**Directions for this task:** List all lines of the data containing the word "most".

**Material shown:**

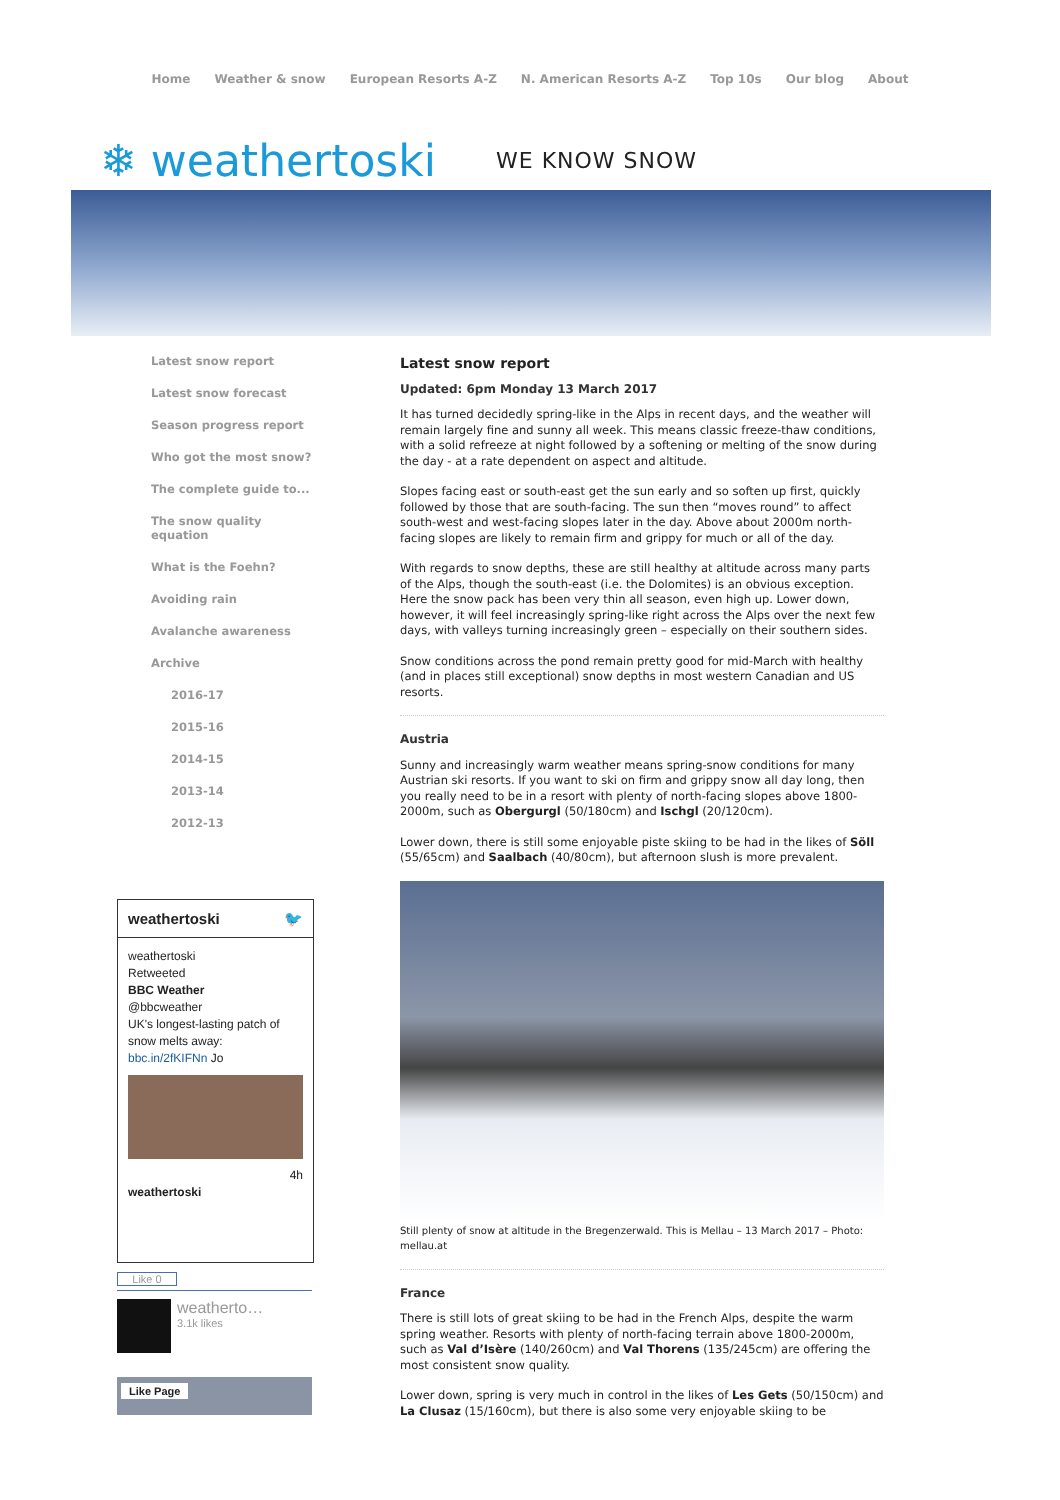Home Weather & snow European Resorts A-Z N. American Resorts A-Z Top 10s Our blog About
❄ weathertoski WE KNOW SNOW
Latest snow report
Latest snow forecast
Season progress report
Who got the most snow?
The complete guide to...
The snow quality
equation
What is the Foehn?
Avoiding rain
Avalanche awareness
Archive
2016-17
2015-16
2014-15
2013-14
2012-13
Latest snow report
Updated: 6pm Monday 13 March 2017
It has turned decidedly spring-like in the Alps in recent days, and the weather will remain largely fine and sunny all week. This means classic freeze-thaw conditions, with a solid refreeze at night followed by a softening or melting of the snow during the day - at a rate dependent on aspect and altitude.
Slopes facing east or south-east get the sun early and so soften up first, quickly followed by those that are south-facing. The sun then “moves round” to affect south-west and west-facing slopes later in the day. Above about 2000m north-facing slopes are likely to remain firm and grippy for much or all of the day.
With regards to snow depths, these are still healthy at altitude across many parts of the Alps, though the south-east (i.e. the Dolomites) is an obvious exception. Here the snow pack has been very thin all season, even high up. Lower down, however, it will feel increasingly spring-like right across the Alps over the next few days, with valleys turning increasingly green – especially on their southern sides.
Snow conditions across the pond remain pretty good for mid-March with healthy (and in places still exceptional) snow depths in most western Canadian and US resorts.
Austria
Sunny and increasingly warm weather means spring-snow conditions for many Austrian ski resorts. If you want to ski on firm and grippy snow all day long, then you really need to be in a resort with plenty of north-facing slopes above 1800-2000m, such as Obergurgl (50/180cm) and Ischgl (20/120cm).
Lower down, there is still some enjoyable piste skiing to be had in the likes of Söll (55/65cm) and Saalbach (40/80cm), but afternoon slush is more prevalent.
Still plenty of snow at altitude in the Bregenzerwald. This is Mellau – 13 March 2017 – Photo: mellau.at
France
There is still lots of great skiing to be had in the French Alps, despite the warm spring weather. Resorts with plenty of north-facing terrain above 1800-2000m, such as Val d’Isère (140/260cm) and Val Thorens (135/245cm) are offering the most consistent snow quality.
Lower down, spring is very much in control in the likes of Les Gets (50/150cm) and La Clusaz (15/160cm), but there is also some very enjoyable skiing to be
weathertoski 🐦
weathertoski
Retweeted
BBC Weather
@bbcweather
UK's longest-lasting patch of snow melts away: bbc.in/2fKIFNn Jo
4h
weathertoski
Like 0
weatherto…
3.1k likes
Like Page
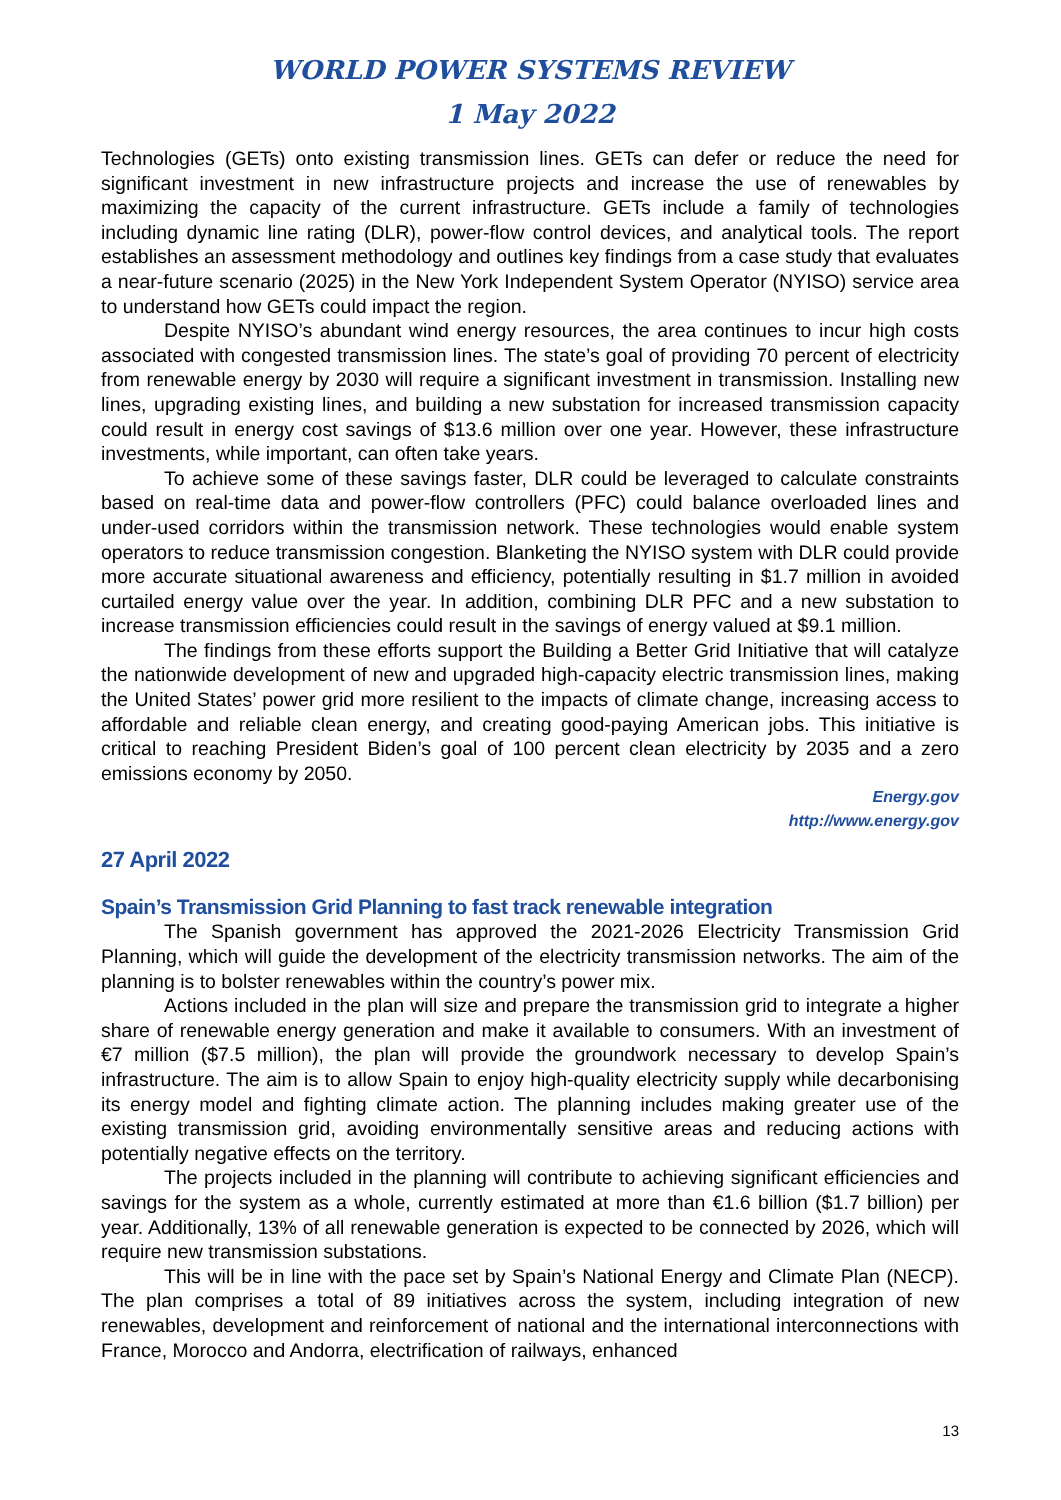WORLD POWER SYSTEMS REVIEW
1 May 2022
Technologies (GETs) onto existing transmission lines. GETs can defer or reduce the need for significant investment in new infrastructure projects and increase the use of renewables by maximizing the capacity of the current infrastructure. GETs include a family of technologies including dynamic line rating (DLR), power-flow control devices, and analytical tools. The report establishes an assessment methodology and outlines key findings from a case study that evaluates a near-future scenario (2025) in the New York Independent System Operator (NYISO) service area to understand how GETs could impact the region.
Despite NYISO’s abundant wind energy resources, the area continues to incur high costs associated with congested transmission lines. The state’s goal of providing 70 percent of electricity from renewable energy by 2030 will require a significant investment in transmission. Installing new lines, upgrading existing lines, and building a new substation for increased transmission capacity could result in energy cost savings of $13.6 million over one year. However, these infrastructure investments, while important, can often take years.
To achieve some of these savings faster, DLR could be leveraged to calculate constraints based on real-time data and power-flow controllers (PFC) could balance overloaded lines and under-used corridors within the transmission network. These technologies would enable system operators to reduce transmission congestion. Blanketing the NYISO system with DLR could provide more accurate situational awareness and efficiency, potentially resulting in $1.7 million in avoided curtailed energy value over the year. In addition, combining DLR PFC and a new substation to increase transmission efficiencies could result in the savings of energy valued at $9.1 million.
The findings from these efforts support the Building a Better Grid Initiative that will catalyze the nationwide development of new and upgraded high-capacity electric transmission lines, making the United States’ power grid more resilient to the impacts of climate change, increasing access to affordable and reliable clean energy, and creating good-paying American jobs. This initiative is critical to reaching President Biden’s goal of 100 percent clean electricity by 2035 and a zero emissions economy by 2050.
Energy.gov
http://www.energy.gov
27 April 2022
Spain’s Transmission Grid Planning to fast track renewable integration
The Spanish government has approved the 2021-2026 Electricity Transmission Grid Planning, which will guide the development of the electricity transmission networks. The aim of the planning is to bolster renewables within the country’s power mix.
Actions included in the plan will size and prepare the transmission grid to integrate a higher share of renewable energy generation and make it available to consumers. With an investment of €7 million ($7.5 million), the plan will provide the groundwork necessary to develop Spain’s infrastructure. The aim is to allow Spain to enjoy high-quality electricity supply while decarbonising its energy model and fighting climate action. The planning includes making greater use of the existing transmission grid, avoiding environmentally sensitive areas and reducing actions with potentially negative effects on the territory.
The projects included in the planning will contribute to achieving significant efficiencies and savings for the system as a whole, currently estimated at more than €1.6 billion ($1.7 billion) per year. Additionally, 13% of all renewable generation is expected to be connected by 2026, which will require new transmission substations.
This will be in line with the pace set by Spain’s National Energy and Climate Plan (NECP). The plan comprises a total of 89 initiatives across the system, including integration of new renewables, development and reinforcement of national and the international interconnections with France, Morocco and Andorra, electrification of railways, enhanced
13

**Output:**
Who got the most snow?
Snow conditions across the pond remain pretty good for mid-March with healthy (and in places still exceptional) snow depths in most western Canadian and US resorts.
There is still lots of great skiing to be had in the French Alps, despite the warm spring weather. Resorts with plenty of north-facing terrain above 1800-2000m, such as Val d’Isère (140/260cm) and Val Thorens (135/245cm) are offering the most consistent snow quality.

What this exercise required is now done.